▶ DOCUMENT PASSAGE
══════════

Outright sale alternative

(161) A second serious alternative would have been an outright sale of both building and land. The crucial question is whether such a sale would have been more beneficial.

7.3.2.1.   

Assessment in the light of the 1997 and 2007 valuations

(162) In attempting to compare the value of the sale-and-lease-back transaction for NEUWOGES and the benefits it could have obtained from an outright sale, the crucial question is what price NEUWOGES could have obtained from a ‘normal’ sale. The two valuations, from 1997 and 2007, have a certain role to play in this context.
(163) NEUWOGES commissioned the two studies for the purpose of estimating the 1997 value of the property (buildings and land) in question. One study was carried out by an in-house expert in 1997, and the other retrospectively by an independent expert in 2007. The 1997 valuation estimated the value at EUR […], whereas the 2007 study resulted in an estimate of EUR […](107). Both studies included separate valuations of the buildings (1997: EUR […]; 2007: EUR […]) and the land (1997: EUR […]; 2007: EUR […]). Both studies are based on essentially the same methodology, the gross rental method (
Ertragswertverfahren
).
(164) The Commission considers that, since the 2007 valuation was prepared only after the sale-and-lease-back transaction took place, it cannot be relied upon for determining the value of the property in 1997, as known to NEUWOGES at the time. NEUWOGES could not, then, have based its decision on whether or not to engage in the sale-and-lease-back transaction with BAVARIA on the retrospective 2007 valuation.
(165) At the same time, the Commission considers that the 1997 valuation is not a reliable indicator either of the value of the property in 1997, as known to NEUWOGES at that time, since the formal investigation procedure has revealed that NEUWOGES’ management was well aware that the 1997 valuation was unreliable at the time at which it entered into the contracts under investigation. The following observations are instructive:
(a) Rent
The 1997 valuation assumes rent levels of between EUR […] and EUR […] per m
2
. At the same time, the first rent table for the City of Neubrandenburg, valid from 1 January 1998 onward and based on 1997 data, indicated average rent levels for modernised apartments of between EUR 3,90 and EUR 4,38 per m
2
. NEUWOGES, as a large real-estate company active in Neubrandenburg, would necessarily have been aware of the average rent levels in the city, and ought therefore to have based its evaluation of the property on this data. Indeed, the sale-and-lease-back contract envisaged average rent levels of EUR […] per m
2
for the period after modernisation (i.e. from 1999 onwards and thus two years later than the data underlying the first rent table). This figure was in line with the rent table.

══════════

▶ MATERIAL PROVIDED
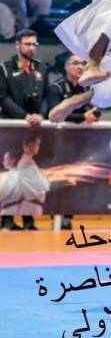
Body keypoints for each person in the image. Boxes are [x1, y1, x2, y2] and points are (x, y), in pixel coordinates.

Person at [0, 30, 48, 230]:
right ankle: (7, 220)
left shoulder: (41, 68)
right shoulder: (5, 67)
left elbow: (46, 96)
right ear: (17, 45)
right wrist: (23, 116)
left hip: (34, 128)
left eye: (34, 44)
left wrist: (41, 114)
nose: (31, 48)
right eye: (27, 44)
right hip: (12, 127)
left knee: (29, 175)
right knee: (11, 175)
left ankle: (29, 220)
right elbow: (2, 97)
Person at [46, 55, 99, 230]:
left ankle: (68, 217)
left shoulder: (88, 89)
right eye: (75, 63)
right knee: (58, 180)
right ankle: (55, 216)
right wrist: (82, 116)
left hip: (80, 142)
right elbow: (55, 114)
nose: (80, 66)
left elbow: (94, 112)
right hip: (58, 142)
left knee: (74, 180)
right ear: (66, 67)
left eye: (83, 63)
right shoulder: (56, 88)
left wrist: (91, 116)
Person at [0, 135, 49, 231]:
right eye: (36, 144)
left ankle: (26, 223)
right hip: (14, 208)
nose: (4, 161)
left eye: (6, 158)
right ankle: (13, 223)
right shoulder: (21, 167)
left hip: (24, 207)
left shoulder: (22, 167)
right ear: (27, 145)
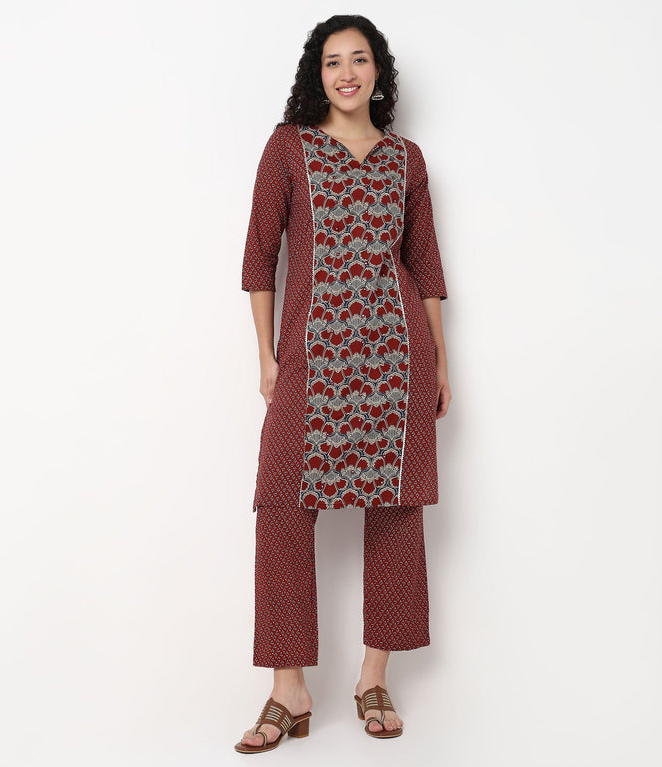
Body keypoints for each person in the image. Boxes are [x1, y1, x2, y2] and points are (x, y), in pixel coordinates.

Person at [235, 14, 451, 754]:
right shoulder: (288, 147)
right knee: (281, 508)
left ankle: (373, 677)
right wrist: (266, 357)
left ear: (379, 72)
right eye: (333, 62)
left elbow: (424, 263)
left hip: (395, 359)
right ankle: (287, 688)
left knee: (394, 511)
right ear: (317, 74)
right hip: (310, 358)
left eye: (360, 59)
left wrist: (440, 362)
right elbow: (259, 255)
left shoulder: (405, 160)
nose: (347, 73)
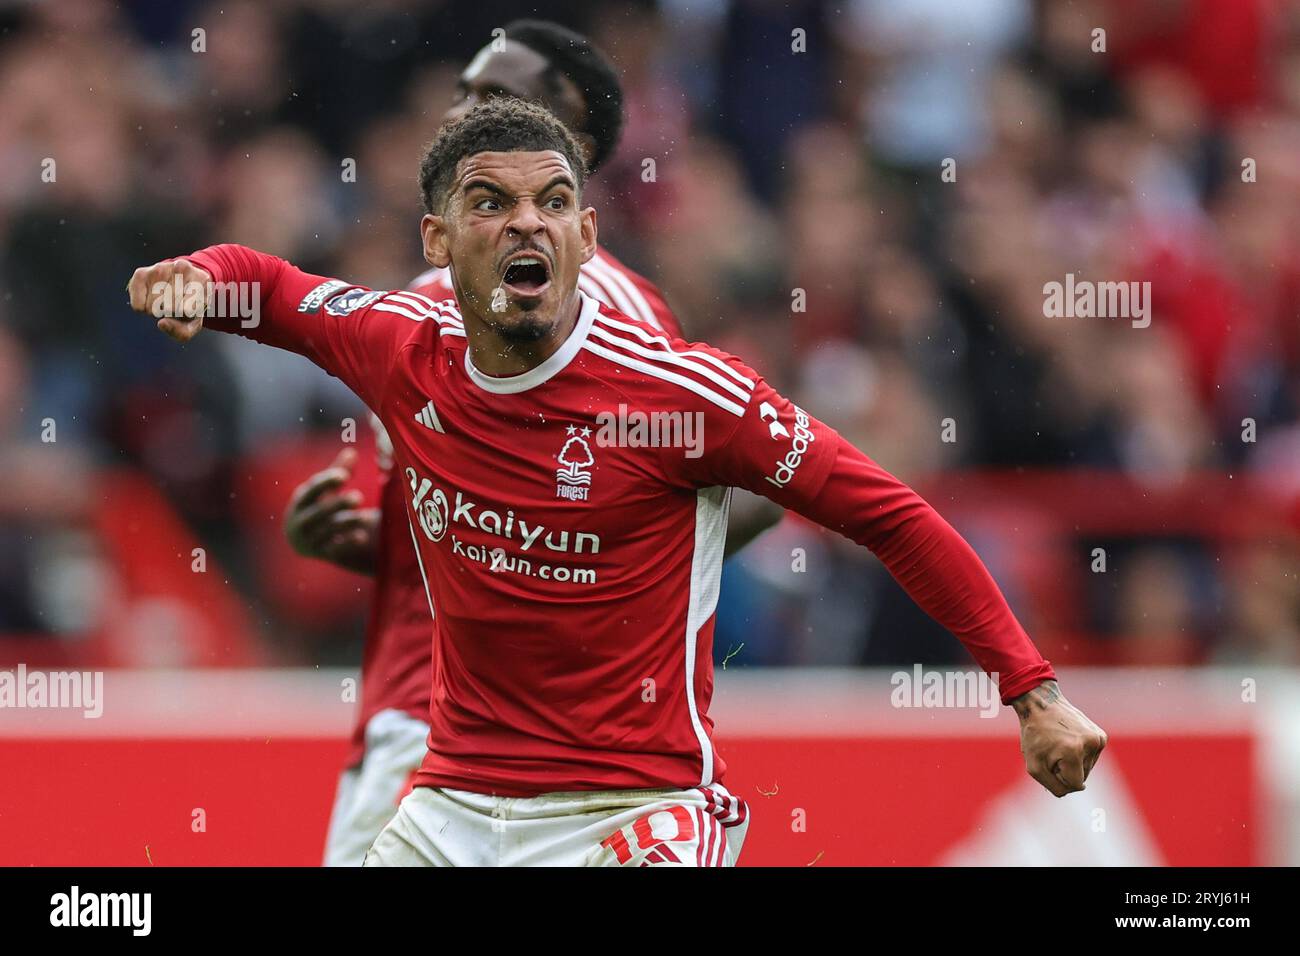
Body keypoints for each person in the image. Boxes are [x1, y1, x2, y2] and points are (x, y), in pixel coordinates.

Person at [127, 97, 1106, 867]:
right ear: (436, 242)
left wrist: (1031, 690)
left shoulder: (680, 397)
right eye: (491, 201)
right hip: (454, 805)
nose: (528, 223)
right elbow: (273, 284)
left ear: (588, 236)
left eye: (553, 202)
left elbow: (889, 513)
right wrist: (196, 279)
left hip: (639, 808)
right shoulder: (399, 346)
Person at [281, 20, 779, 866]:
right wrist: (379, 545)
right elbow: (495, 519)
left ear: (572, 141)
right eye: (461, 93)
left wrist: (585, 598)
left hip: (502, 756)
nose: (458, 112)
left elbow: (749, 494)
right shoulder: (428, 294)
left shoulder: (611, 313)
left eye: (492, 98)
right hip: (415, 715)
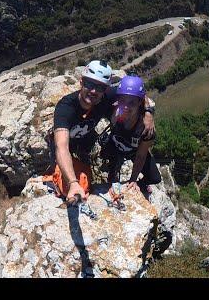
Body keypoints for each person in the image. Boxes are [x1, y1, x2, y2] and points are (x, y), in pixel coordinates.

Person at [45, 60, 156, 204]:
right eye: (89, 84)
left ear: (105, 89)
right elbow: (61, 146)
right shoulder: (66, 108)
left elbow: (136, 93)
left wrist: (148, 112)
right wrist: (72, 183)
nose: (93, 91)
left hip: (86, 140)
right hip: (66, 145)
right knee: (69, 188)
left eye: (100, 87)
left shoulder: (106, 96)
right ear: (81, 82)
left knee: (86, 182)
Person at [99, 74, 161, 198]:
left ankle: (141, 185)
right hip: (115, 146)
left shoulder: (146, 128)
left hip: (133, 151)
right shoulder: (113, 110)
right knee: (111, 173)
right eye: (123, 100)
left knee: (154, 178)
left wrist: (133, 180)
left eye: (132, 102)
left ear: (139, 102)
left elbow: (141, 155)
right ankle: (111, 168)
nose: (126, 106)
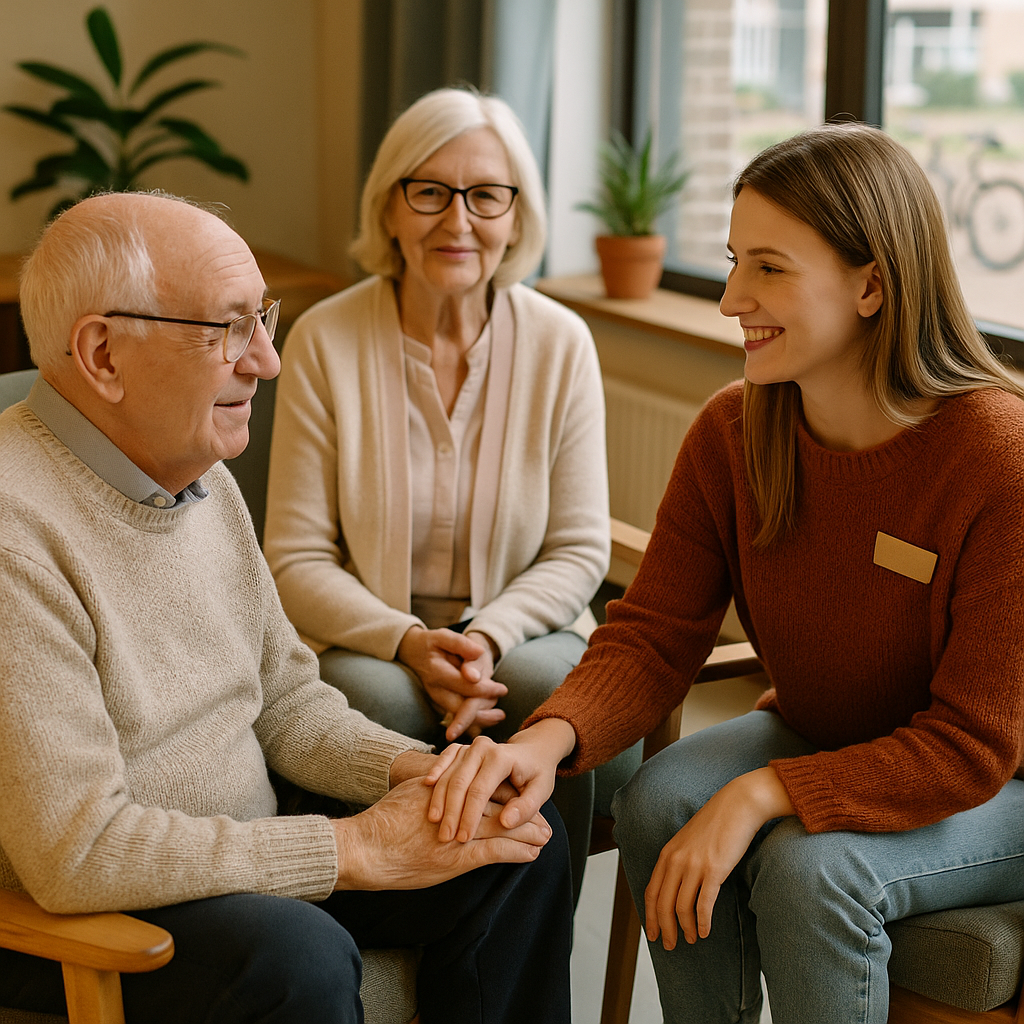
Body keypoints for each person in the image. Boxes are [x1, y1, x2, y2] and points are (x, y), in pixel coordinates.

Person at [422, 122, 1024, 1023]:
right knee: (660, 799)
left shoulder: (995, 459)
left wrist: (763, 792)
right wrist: (539, 746)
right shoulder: (735, 432)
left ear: (872, 284)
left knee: (810, 871)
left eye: (770, 268)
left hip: (994, 780)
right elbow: (655, 631)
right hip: (828, 730)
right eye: (734, 260)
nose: (732, 297)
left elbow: (973, 746)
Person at [0, 190, 573, 1024]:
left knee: (513, 836)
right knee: (297, 955)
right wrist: (351, 849)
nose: (266, 360)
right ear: (103, 354)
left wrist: (419, 772)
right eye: (228, 328)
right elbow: (78, 852)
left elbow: (288, 704)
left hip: (238, 857)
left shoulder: (200, 480)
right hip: (78, 914)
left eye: (262, 320)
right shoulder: (15, 536)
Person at [263, 86, 636, 898]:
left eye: (485, 195)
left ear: (516, 214)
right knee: (365, 697)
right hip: (371, 635)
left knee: (550, 700)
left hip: (520, 628)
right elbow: (292, 557)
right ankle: (401, 926)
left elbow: (578, 547)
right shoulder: (325, 339)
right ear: (390, 207)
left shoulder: (560, 343)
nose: (457, 220)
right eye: (428, 191)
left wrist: (484, 636)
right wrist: (409, 642)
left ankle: (523, 933)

══════════

▶ CHECK YOUR UNDERSTANDING
1 – From the passage on the NEUWOGES property valuations, retype verbatim the part that opens with the words containing "Outright sale alternative" and closes with "in this context.".
2 – In the passage on the NEUWOGES property valuations, how would you restate the paragraph beginning "The Commission considers that, since the 2007 valuation" in shorter form while keeping its main facts?

▶ RESULTS BY TASK
1 –
Outright sale alternative

(161) A second serious alternative would have been an outright sale of both building and land. The crucial question is whether such a sale would have been more beneficial.

7.3.2.1.   

Assessment in the light of the 1997 and 2007 valuations

(162) In attempting to compare the value of the sale-and-lease-back transaction for NEUWOGES and the benefits it could have obtained from an outright sale, the crucial question is what price NEUWOGES could have obtained from a ‘normal’ sale. The two valuations, from 1997 and 2007, have a certain role to play in this context.

2 – The Commission holds that the 2007 valuation was prepared after the sale-and-lease-back transaction. It therefore cannot establish the property's 1997 value as NEUWOGES knew it at the time. NEUWOGES could not have based its decision on the sale-and-lease-back with BAVARIA on that retrospective valuation.